Sri Lanka’s main opposition today welcomed President Maithripala Sirisena’s promise of land for 100,000 people who were forced from their homes during the long civil war, most of them Tamils, the AFP news agency reported.
The Tamil National Alliance (TNA) said Sirisena’s pledge to give displaced civilians new plots within six months was a “positive development”, but demanded that the military vacate the private land it occupied.
“This is the first time he is giving a timeframe,” TNA spokesman M. A. Sumanthiran told AFP a day after Sirisena made the offer.
“We welcome this as a very positive development but our stand is that the military must vacate all private lands they are occupying.”
Sirisena, who was elected last January, has won praise for starting to hand back land after the end in May 2009 of one of South Asia’s longest and bloodiest ethnic wars.

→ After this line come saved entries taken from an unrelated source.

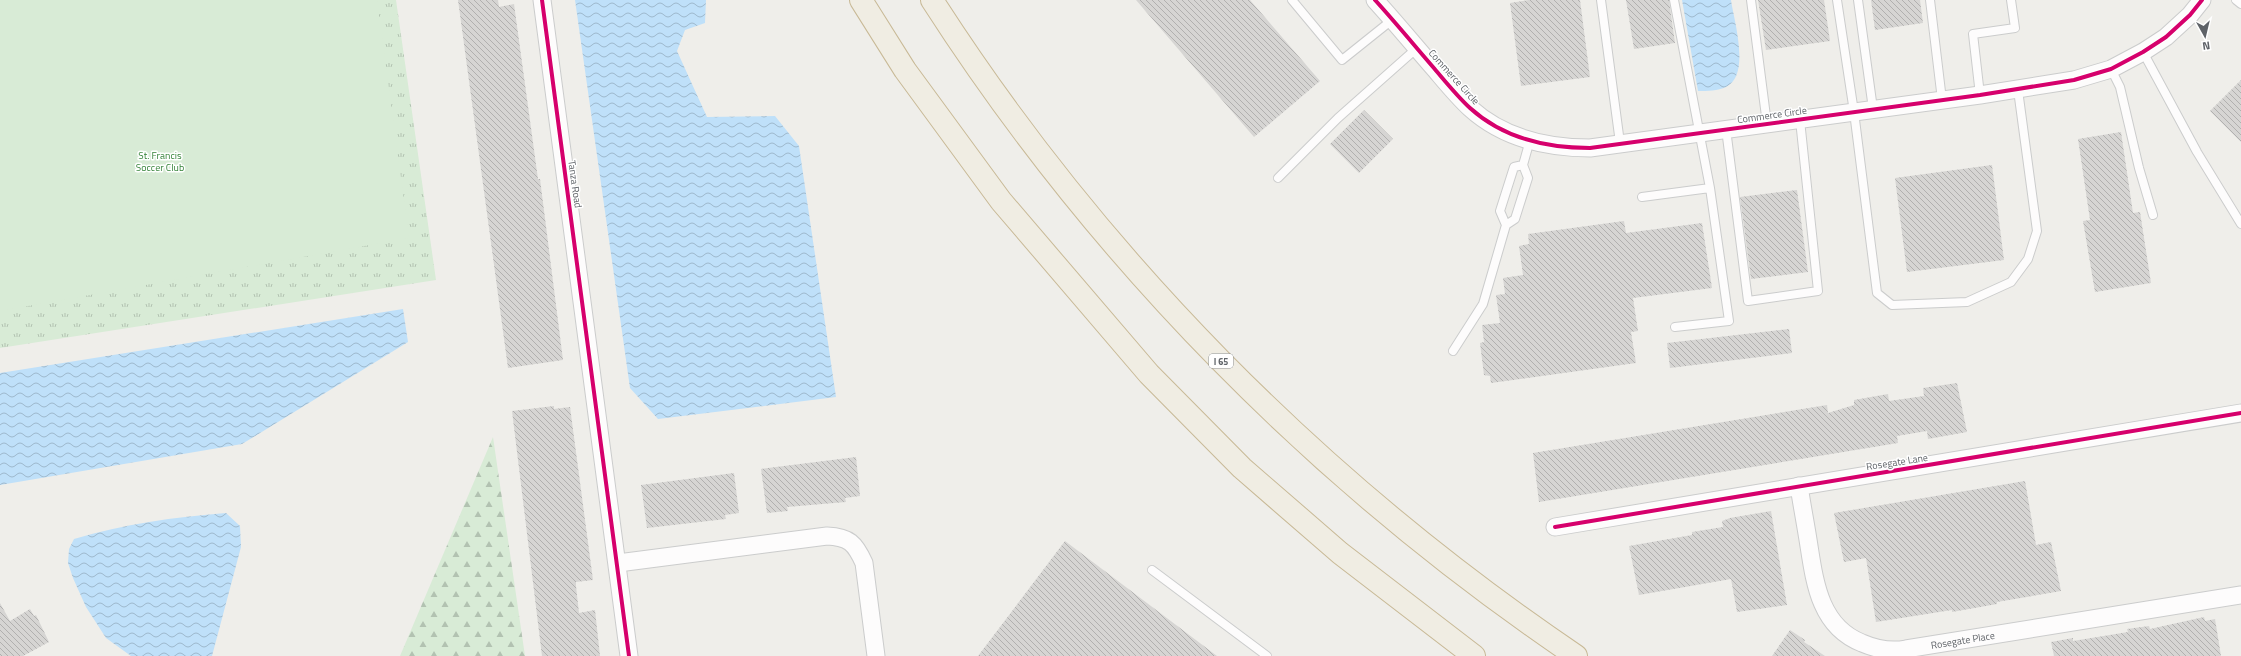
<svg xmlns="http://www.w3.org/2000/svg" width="2241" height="656" viewBox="0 0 2241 656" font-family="'Titillium Web',sans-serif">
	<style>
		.forest { fill: url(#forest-firs) }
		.park { fill: url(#park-tufts) }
		.garden { fill: #d8ebd6 }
		.water { fill: url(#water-waves) }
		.building { fill: url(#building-back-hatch) }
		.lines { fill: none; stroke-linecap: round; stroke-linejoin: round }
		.service-casing { stroke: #cbcccc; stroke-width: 10 }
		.minor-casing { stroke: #cbcccc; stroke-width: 19 }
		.motorway-casing { stroke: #c8b996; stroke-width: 24 }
		.service { stroke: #fdfcfc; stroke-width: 8 }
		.minor { stroke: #fdfcfc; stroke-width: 17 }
		.motorway { stroke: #f0ede3; stroke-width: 22 }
		.cycleway-casing { stroke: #fff; stroke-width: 6 }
		.cycleway { stroke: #d6006c; stroke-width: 4 }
		.labels { text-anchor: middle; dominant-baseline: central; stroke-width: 3; stroke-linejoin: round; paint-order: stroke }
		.shield { fill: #fff; stroke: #8f9295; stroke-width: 1 }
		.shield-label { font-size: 9px; font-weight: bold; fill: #5f6368 }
		.street-label { font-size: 10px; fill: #5f6368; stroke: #fff }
		.park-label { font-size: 10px; fill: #348238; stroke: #fff }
	</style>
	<defs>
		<pattern id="forest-firs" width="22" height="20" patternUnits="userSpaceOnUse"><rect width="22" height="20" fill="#d8ebd6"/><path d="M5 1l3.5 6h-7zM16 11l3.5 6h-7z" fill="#b2c2b1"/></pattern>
		<pattern id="park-tufts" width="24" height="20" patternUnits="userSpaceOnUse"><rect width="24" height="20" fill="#d8ebd6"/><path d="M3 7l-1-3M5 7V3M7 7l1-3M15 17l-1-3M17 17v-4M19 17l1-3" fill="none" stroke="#b2c2b1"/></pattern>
		<pattern id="water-waves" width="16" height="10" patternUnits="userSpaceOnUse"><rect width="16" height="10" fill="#bfe0f9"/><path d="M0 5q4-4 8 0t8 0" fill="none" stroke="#9eb9cd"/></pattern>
		<pattern id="building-back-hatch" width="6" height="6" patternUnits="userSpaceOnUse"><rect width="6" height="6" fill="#d6d5d3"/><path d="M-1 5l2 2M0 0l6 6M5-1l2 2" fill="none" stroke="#b1b0af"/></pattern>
	</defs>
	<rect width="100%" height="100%" fill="#efeeea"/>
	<path class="forest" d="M 493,437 L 525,656 L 400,656 Z"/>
	<path class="park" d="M 0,0 L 396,0 L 436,280 L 0,348 Z"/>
	<path class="garden" d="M 0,0 L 377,0 L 409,238 L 0,311 Z"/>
	<path class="water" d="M 575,0 L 706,0 L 705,23 L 685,30 L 677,51 L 707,117 L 775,116 L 799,146 L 836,397 L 658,419 L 630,388 Z
		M 1682,0 L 1731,0 C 1734,21 1751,75 1726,87 C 1718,91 1707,91 1698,91 Z
		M 403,309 L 408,342 L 242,444 L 0,485 L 0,373 Z
		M 226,513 L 240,526 L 241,547 L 212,656 L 131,656 L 106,638 L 86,607 L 73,578 L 68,563 L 69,549 L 74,539 C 124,524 174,517 226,513 Z"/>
	<path class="building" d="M 458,0 L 498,0 L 499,7 L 514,4 L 538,179 L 540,179 L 563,360 L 508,368 Z
		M 1136,0 L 1250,0 L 1320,81 L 1254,137 Z
		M 1529,0 L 1580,0 L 1590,77 L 1521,86 L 1510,3 Z
		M 1626,0 L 1669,0 L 1675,43 L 1634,49 Z
		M 1758,0 L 1824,0 L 1830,41 L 1766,50 Z
		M 1871,0 L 1920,0 L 1923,23 L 1875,30 Z
		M 2241,80 L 2241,142 L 2210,111 Z
		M 1364,110 L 1393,139 L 1359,173 L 1330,144 Z
		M 2121,132 L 2133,213 L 2140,212 L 2151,283 L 2095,292 L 2083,221 L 2090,220 L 2078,139 Z
		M 1992,165 L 2004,260 L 1907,272 L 1895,178 Z
		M 1797,190 L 1808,272 L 1751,279 L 1740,197 Z
		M 1624,221 L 1626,233 L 1702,223 L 1712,288 L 1633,298 L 1638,331 L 1631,332 L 1636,363 L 1491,383 L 1490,376 L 1484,375 L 1480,343 L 1484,342 L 1482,325 L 1500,323 L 1496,295 L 1505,294 L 1503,278 L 1523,275 L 1519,246 L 1529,244 L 1528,234 Z
		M 1789,329 L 1792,353 L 1670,368 L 1667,343 Z
		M 1957,383 L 1967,432 L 1928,439 L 1927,431 L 1897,436 L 1898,443 L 1539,502 L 1533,453 L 1827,405 L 1828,413 L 1854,405 L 1854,400 L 1888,394 L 1889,401 L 1924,396 L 1923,388 Z
		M 554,406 L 554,409 L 570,407 L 593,580 L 576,582 L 576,586 L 579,613 L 595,610 L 600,656 L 542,656 L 512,411 Z
		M 856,457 L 860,496 L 845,498 L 846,502 L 787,507 L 788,511 L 767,513 L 761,469 Z
		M 734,473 L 739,513 L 725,515 L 726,519 L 647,528 L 641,485 Z
		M 2025,481 L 2036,545 L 2051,542 L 2061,591 L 1997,602 L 1997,604 L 1952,612 L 1952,610 L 1876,622 L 1866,558 L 1844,562 L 1834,513 Z
		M 1771,511 L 1787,605 L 1737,612 L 1731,579 L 1639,595 L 1629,546 L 1692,535 L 1692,532 L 1723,527 L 1722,521 L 1730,518 Z
		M 1065,541 L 1217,656 L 978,656 Z
		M 0,603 L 10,621 L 30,609 L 34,616 L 36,615 L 49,642 L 23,656 L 0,656 Z
		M 2204,617 L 2205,621 L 2215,619 L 2221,656 L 2054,656 L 2051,642 L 2073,638 L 2073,641 L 2128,632 L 2127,629 L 2149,626 L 2150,629 Z
		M 1790,630 L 1805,640 L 1804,642 L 1825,656 L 1772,656 Z"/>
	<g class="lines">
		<defs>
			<path id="service" d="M 1292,0 L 1342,60 L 1392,20
				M 1601,0 L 1620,143
				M 1674,0 L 1710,188 L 1729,321 L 1675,327
				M 1751,0 L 1767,124
				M 1837,0 L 1854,112 L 1877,293 L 1892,305 L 1967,302 L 2011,282 L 2028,259 L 2037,231 L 2018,90
				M 1858,0 L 1873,109
				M 1930,0 L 1942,100
				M 2236,0 L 2241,4
				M 2143,52 L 2197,152 L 2241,224
				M 2111,69 L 2120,87 L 2139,168 L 2153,215
				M 1980,95 L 1973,34 L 2015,28 L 2011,0
				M 1726,129 L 1748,301 L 1818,291 L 1800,120
				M 1523,165 L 1514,167 L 1500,211 L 1506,225 L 1515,219 L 1528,178 L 1523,165 L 1530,140
				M 1278,178 L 1338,118 L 1417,48
				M 1642,197 L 1710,188
				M 1453,351 L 1483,304 L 1506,225
				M 1152,570 L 1267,656"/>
			<g id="minor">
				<path d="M 542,0 L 629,656"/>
				<path d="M 1375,0 C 1395,22 1414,45 1433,67 C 1445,81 1457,96 1470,108 C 1503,138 1547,148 1590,148 L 1980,95 L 2074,80 L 2111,69 L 2143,52 L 2166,37 L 2190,15 L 2202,0"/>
				<path id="s1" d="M 1799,486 C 1802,506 1806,526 1809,546 C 1815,585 1821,627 1862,643 C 1876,649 1890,652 1906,649 L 2241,595"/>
				<path d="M 1555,527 L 2241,413"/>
				<path d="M 618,563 L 827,536 C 849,537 855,543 864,563 L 876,656"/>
			</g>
			<path id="motorway" d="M 861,0 L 905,70 L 1001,201 L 1149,374 L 1242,468 L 1340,553 L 1474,656
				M 932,0 C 1099,260 1320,483 1576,656"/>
		</defs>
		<use href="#service" class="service-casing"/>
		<use href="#minor" class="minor-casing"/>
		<use href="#motorway" class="motorway-casing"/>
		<use href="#service" class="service"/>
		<use href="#minor" class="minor"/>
		<use href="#motorway" class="motorway"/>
		<defs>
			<path id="cycleway" d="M 542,0 L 629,656
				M 1375,0 C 1395,22 1414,45 1433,67 C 1445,81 1457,96 1470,108 C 1503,138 1547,148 1590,148 L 1980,95 L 2074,80 L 2111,69 L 2143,52 L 2166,37 L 2190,15 L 2202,0
				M 1555,527 L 2241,413"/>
		</defs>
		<use href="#cycleway" class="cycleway-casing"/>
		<use href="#cycleway" class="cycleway"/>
	</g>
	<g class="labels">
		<rect class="shield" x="1209" y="354" width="24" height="14" rx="3"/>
		<g class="shield-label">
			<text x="1221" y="361">I 65</text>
		</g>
		<g class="street-label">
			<text transform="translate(1454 77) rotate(48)">Commerce Circle</text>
			<text transform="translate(1772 115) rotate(-8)">Commerce Circle</text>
			<text transform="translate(575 184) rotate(82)">Tanza Road</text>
			<text transform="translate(1897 462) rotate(-9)">Rosegate Lane</text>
			<text stroke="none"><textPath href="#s1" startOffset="280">Rosegate Place</textPath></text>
		</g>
		<g class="park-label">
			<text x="160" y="155">St. Francis<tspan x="160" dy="12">Soccer Club</tspan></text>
		</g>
	</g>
	<g transform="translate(2205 36) rotate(172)" stroke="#ffffff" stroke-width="3" paint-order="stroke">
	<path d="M0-3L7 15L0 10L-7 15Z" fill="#5f6368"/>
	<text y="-6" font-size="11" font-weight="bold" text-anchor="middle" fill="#5f6368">N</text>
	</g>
</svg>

But he is also under international pressure to do more to ensure reconciliation.
The president told AFP in an interview Sunday he would give land to civilians displaced by war by the middle of this year.
He admitted it was an “ambitious target” but said it was necessary to end what he called an “unacceptable situation”.
The land will be in addition to the property being handed back by the military in line with an earlier election pledge by Sirisena.
More than 100,000 people are still living away from their homes more than six years after the end of the war, Sumanthiran said, while another 168,000 live as refugees in neighbouring India.
The civil war pitted troops against guerrillas fighting for independence for the Tamil minority in the north and east of the island.
The fighting claimed over 100,000 lives between 1972 and 2009.